From Michael Dewsnip
DateFri, 24 Sep 2004 09:26:59 +1200
Subject Re: [greenstone-users] PDF plugin and number of pages
In-Reply-To (4152DB25-4040602-unesco-org-uy)
Hi Eduardo,

> > In terms of the "number of pages" metadata, luckily this isn't too difficult to add. The pdftohtml program that Greenstone uses creates anchor tags in the HTML output (<a name=1>, <a name=2> etc.) at the start of each page. It is fairly simple to look for these tags and count them to
> > determine the number of pages. I've added this code near the end of gsdl/perllib/plugins/PDFPlug.pm:
> [...]
>
> It works! Thanks.

Great!

> > If you want to add the file size metadata yourself you'll need to determine the size of the original file, then call add_utf8_metadata as I've done above.
>
> $filestat = stat($filename);
> $doc_obj->add_metadata($doc_obj->get_top_section(), "FileSize", $filestat[7]);
>
> I added the code above in sub read, BasPlug.pm, right after:
>
> $doc_obj->add_utf8_metadata($doc_obj->get_top_section(), "Plugin", "$self->{'plugin_type'}");
>
> But it doesn't work. What am I missing? I thought of BasPlug because I would like to have the FileSize element in all files, not just PDFs.

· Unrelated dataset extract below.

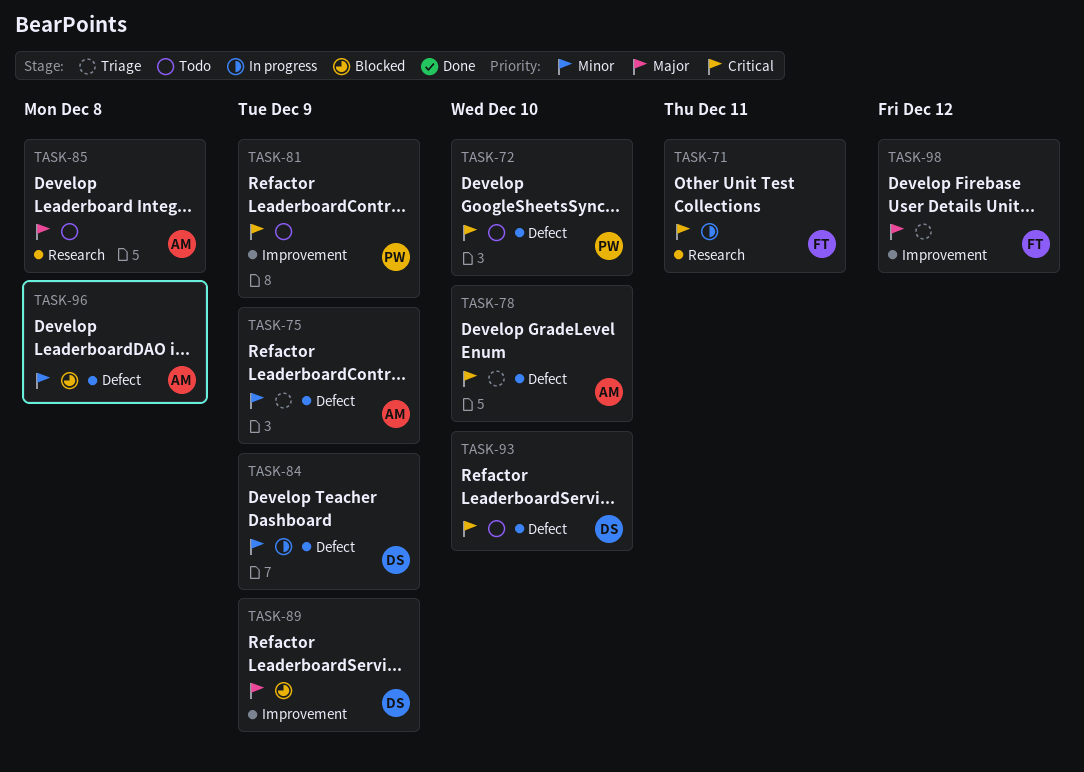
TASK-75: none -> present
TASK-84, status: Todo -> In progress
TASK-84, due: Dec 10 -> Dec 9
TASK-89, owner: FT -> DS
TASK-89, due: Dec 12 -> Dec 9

You're right that this should go into BasPlug. Unfortunately the "inheritance structure" of the Greenstone plugins isn't too pure, so you need to put it in other places as well. PDFPlug inherits from ConvertToPlug, which overrides BasPlug's read function, so you'll need to add the code
into there too.

Also, stat() returns an array, so you need

@filestat = stat($filename);

Actually, I've just been looking in a Perl book regarding the stat function and it notes that if you are only interested in the size of a file, you can use the -s file test operator. So the code becomes

$doc_obj->add_metadata($doc_obj->get_top_section(), "FileSize", (-s $filename));

All the best,

Michael